Le président du tribunal a désigné Mme C... pour statuer sur les demandes de référé.

L’article L. 521-1 du code de justice administrative dispose que le juge des référés, saisi d’une demande en ce sens, peut ordonner la suspension de l’exécution d’une décision administrative contestée au fond lorsque l’urgence le justifie et qu’il est fait état d’un moyen propre à créer, en l’état de l’instruction, un doute sérieux quant à la légalité de cette décision. L’article L. 522-3 du même code permet au juge des référés de rejeter par une ordonnance motivée, sans procédure contradictoire écrite ou orale, une requête ne présentant pas un caractère d’urgence.

Il appartient au juge des référés, saisi d’une demande de suspension d’une décision refusant de délivrer un titre de séjour d’apprécier et de motiver l’urgence, compte tenu de l’incidence immédiate du refus ainsi opposé sur la situation concrète de l’intéressé. Cette condition d’urgence sera, en principe, constatée dans le cas d’un refus de renouvellement du titre de séjour, comme dans le cas d’un retrait de celui-ci. Dans les autres cas, il appartient au requérant de justifier de circonstances particulières caractérisant la nécessité pour lui de bénéficier, à très bref délai, d’une mesure provisoire dans l’attente d’une décision juridictionnelle statuant sur la légalité de la décision litigieuse.

Ressortissant camerounais né en 1996, M. B... dit être entré en France en octobre 2018. Il y a demandé l’asile et a fait l’objet, le 25 septembre 2019, d’une procédure de remise aux autorités italiennes qui lui ont accordé, le 26 juin 2020, la protection subsidiaire jusqu’au 20 février 2025. Le 14 avril 2023, il a conclu un pacte civil de solidarité avec Mme A..., ressortissante albanaise, mère d’une enfant française et autorisée au séjour en France jusqu’au 7 novembre 2030. Le couple a eu des jumeaux le 25 avril 2024. Le 12 novembre 2024, M. B... a saisi la préfecture des Pyrénées-Atlantiques d’une demande de titre de séjour sur le fondement de l’article L. 423-23 du code de l'entrée et du séjour des étrangers et du droit d'asile. Il conteste le rejet de cette demande ainsi que la mesure d’éloignement prononcée à son encontre.

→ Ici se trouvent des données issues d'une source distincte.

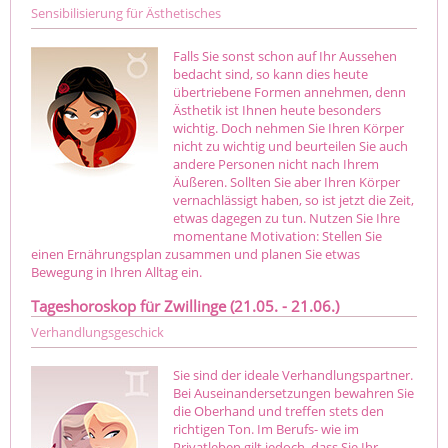
Sensibilisierung für Ästhetisches
Falls Sie sonst schon auf Ihr Aussehen
bedacht sind, so kann dies heute
übertriebene Formen annehmen, denn
Ästhetik ist Ihnen heute besonders
wichtig. Doch nehmen Sie Ihren Körper
nicht zu wichtig und beurteilen Sie auch
andere Personen nicht nach Ihrem
Äußeren. Sollten Sie aber Ihren Körper
vernachlässigt haben, so ist jetzt die Zeit,
etwas dagegen zu tun. Nutzen Sie Ihre
momentane Motivation: Stellen Sie
einen Ernährungsplan zusammen und planen Sie etwas
Bewegung in Ihren Alltag ein.
Tageshoroskop für Zwillinge (21.05. - 21.06.)
Verhandlungsgeschick
Sie sind der ideale Verhandlungspartner.
Bei Auseinandersetzungen bewahren Sie
die Oberhand und treffen stets den
richtigen Ton. Im Berufs- wie im
Privatleben gilt jedoch, dass Sie Ihr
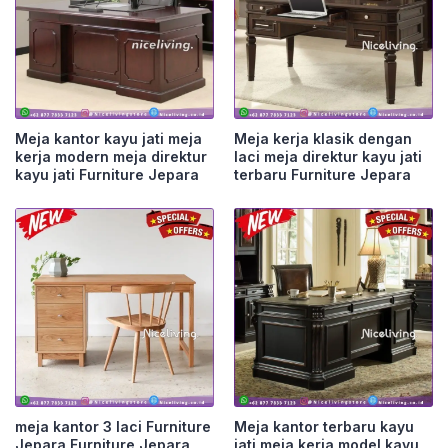
Meja kantor kayu jati meja
Meja kerja klasik dengan
kerja modern meja direktur
laci meja direktur kayu jati
kayu jati Furniture Jepara
terbaru Furniture Jepara
meja kantor 3 laci Furniture
Meja kantor terbaru kayu
Jepara Furniture Jepara
jati meja kerja model kayu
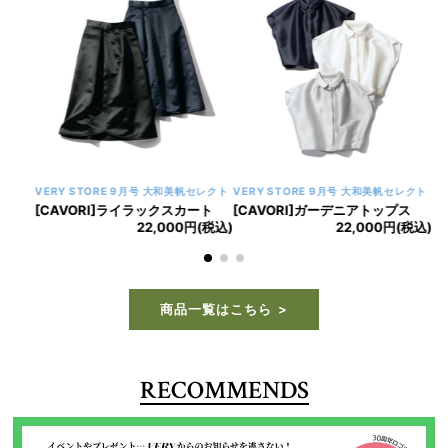
VERY STORE 9月号 大和美帆セレクト
VERY STORE 9月号 大和美帆セレクト
[CAVORI]ライラックスカート
[CAVORI]ガーデニアトップス
22,000円(税込)
22,000円(税込)
商品一覧はこちら
RECOMMENDS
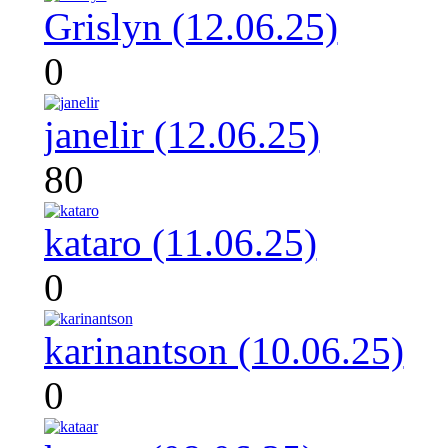
Grislyn (12.06.25)
0
janelir (12.06.25)
80
kataro (11.06.25)
0
karinantson (10.06.25)
0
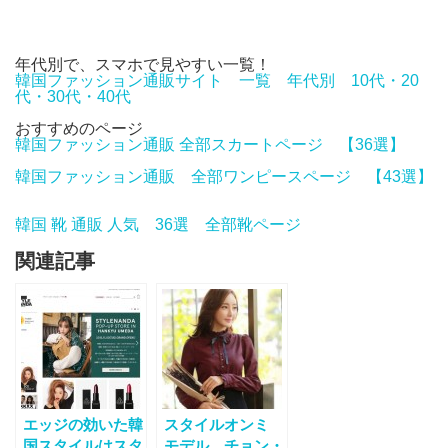
年代別で、スマホで見やすい一覧！
韓国ファッション通販サイト 一覧 年代別 10代・20
代・30代・40代
おすすめのページ
韓国ファッション通販 全部スカートページ 【36選】
韓国ファッション通販 全部ワンピースページ 【43選】
韓国 靴 通販 人気 36選 全部靴ページ
関連記事
エッジの効いた韓
スタイルオンミ
国スタイルはスタ
モデル、チョン・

M. B... fait valoir que l’urgence est présumée dans les situations de refus de renouvellement ou de retrait d’un titre de séjour et qu’elle est, en l’espèce, caractérisée car il se trouve dans une situation de précarité économique et ne peut attendre pendant un an et demi qu’il soit statué sur la légalité de l’arrêté. Cependant, M. B..., qui n’a pas été autorisé au séjour par un titre délivré en France, ne peut se prévaloir d’aucune présomption d’urgence. Par ailleurs, s’il invoque une situation de précarité en France, il ne fait état d’aucune activité ou projet professionnel et n’indique pas en quoi le refus litigieux modifie sa situation, moins encore de façon grave et immédiate. La condition d’urgence n’est ainsi pas remplie et la requête doit être rejetée par application des dispositions de l’article L. 522-3 du code de justice administrative.
 

O R D O N N E :

Article 1er : La requête de M. B... est rejetée.

Article 2 : La présente ordonnance sera notifiée à M. D... B....


Fait à Pau, le 10 octobre 2025.


La juge des référés,



A. C...

La République mande et ordonne au ministre de l’intérieur en ce qui le concerne, ou à tous commissaires de justice à ce requis en ce qui concerne les voies de droit commun, contre les parties privées, de pourvoir à l’exécution de la présente décision.